INDUCIBLE AND ENDOTHELIAL NITRIC OXIDE SYNTHASE (INOS AND ENOS) DIFFERENTIALLY REGULATE LIVER REGENERATION AFTER PARTIAL HEPATECTOMY

Abstract

P1206 Aims: Liver regeneration plays an important role in survival after liver resection and partial liver transplantation. Previous studies showed that liver regeneration is inhibited in iNOS-deficient mice, indicating that nitric oxide production by iNOS is required for regeneration. However, the role of nitric oxide production by eNOS remains unclear. Accordingly, the aim of this study was to investigate if liver regeneration is altered in eNOS-deficient mice after partial hepatectomy. Methods: Seventy-percent partial hepatectomy was performed in the wild-type (C57/BL), iNOS knock-out and eNOS knock-out mice. Liver cell proliferation was detected by 5-bromo-2’-deoxyuridine (BrdU) incorporation, proliferative cell nuclear antigen (PCNA) expression and mitotic figures. Cell apoptosis was detected by terminal deoxynucleotidyl transferase-mediated dUTP nick-end labeling (TUNEL) staining. Results: PCNA is a marker for entry of cells into the G1 phase of the cell cycle. PCNA-positive cells increased from 0.4 cells/high power field (hpf) to 14 cells/hpf 48 h after partial hepatectomy in wild-type animals. In iNOS-deficient mice, PCNA-positive cells were only half as high. Surprisingly, PCNA-positive cells increased 2.3-fold in eNOS knock-out mice compared to wild-type animals. BrdU labeling, an indicator of the S phase of the cell cycle, was 0.4 cells/hpf prior to partial hepatectomy and increased to 56 cells/hpf 48 h after partial hepatectomy in wild-type mice. Peak BrdU labeling decreased to 32% in iNOS-deficient mice.

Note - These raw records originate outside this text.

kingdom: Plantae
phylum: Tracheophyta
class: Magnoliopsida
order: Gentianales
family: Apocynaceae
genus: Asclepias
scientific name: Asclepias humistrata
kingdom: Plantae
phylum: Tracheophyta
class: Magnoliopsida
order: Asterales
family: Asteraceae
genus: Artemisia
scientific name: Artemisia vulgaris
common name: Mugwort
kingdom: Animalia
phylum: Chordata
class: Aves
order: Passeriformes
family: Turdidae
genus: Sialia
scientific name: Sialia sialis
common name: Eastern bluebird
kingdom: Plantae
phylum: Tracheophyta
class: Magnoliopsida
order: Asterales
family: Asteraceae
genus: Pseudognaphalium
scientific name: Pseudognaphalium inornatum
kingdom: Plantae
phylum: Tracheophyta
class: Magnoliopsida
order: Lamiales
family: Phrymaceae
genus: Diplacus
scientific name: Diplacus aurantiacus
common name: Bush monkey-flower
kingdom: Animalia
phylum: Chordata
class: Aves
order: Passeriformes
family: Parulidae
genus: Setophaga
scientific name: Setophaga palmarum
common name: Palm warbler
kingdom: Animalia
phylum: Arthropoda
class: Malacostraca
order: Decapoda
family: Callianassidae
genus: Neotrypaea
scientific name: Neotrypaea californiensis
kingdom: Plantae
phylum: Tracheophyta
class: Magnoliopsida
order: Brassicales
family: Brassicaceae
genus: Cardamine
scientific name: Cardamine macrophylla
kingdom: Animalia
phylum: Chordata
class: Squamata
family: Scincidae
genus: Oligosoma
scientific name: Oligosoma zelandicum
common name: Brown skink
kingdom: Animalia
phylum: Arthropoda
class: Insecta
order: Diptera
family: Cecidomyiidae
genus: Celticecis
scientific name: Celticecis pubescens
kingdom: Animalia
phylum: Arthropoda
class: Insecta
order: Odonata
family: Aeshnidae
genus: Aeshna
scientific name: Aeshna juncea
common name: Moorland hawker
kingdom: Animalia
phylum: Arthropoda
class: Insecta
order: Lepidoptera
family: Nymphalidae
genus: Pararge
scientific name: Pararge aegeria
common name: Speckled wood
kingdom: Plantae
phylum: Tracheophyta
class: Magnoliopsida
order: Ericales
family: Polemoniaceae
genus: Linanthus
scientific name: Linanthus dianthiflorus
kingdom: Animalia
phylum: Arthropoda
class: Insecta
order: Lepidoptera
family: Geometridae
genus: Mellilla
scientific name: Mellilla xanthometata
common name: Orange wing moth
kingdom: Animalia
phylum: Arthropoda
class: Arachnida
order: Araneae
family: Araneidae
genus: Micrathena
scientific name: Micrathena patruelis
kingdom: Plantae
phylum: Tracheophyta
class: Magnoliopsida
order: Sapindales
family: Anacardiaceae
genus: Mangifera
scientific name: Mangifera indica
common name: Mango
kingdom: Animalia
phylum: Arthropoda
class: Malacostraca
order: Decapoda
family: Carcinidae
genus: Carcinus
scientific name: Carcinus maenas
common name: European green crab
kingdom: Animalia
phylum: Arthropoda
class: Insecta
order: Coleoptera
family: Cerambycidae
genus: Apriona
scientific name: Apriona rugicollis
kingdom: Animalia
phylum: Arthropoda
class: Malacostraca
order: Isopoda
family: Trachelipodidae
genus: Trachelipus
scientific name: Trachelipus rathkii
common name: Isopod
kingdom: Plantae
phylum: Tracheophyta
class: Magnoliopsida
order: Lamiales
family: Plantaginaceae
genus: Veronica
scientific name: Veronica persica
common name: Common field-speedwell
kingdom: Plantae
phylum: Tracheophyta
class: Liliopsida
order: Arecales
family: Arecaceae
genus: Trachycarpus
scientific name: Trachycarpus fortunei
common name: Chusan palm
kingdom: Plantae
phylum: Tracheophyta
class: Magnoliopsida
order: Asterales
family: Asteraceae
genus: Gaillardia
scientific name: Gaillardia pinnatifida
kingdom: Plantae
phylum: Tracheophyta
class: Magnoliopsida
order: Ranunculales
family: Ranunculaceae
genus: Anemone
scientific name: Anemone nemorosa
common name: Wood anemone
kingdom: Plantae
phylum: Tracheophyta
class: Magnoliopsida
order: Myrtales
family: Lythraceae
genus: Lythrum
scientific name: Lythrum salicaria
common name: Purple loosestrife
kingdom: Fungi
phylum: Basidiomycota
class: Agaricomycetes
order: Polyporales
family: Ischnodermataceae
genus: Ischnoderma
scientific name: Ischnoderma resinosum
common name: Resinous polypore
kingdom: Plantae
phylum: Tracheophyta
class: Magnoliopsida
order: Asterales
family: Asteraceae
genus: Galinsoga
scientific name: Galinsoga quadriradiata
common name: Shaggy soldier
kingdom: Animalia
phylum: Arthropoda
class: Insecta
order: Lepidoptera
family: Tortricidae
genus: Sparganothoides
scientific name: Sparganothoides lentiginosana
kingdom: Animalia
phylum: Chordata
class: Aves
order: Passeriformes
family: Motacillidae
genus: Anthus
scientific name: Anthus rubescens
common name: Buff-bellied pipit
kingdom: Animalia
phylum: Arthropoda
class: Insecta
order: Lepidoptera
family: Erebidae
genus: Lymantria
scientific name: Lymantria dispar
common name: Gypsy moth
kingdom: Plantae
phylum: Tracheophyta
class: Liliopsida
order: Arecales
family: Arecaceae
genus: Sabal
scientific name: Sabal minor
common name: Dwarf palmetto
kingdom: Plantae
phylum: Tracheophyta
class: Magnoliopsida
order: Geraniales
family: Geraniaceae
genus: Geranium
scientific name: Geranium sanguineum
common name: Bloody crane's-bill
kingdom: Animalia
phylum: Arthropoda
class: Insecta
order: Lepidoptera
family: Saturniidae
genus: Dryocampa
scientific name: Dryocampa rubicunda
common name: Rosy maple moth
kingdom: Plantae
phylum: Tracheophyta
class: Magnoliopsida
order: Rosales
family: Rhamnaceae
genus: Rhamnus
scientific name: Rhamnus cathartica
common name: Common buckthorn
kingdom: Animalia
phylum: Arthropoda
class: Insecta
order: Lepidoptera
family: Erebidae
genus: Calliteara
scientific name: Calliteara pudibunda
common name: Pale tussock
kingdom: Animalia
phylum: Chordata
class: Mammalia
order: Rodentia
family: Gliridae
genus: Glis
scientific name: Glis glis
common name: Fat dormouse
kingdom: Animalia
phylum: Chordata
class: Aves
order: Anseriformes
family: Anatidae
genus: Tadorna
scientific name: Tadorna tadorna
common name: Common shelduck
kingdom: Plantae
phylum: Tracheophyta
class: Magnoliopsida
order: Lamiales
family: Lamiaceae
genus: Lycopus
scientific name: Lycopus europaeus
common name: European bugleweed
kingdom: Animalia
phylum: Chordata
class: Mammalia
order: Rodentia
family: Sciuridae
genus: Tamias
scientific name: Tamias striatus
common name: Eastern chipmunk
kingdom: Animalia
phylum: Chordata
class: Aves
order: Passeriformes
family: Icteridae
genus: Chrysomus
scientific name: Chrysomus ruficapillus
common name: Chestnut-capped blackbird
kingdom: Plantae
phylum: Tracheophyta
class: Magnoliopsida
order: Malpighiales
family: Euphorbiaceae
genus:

By contrast, Brdu labeling was 2.1-fold higher in the eNOS knock-out mice compared to wild-type. Similar alterations were observed in the number of mitotic figures, an indicator of the M phase of the cell cycle. Apoptotic cells also increased after partial hepatectomy. TUNEL-positive cells were 2-fold higher in the livers from iNOS knock-out mice than the wild-type mice but were only slightly decreased in eNOS-deficient mice. Conclusions: Liver regeneration is inhibited in iNOS-deficient mice but stimulated in eNOS-deficient mice after partial hepatectomy, indicating that iNOS and eNOS play different roles in regulating liver regenration. Suppression of regeneration is associated with increased apoptosis in iNOS-deficient mice. However, the mechanism of stimulated liver regeneration in eNOS knock-out mice remains to be identified. Supported by NIDDK.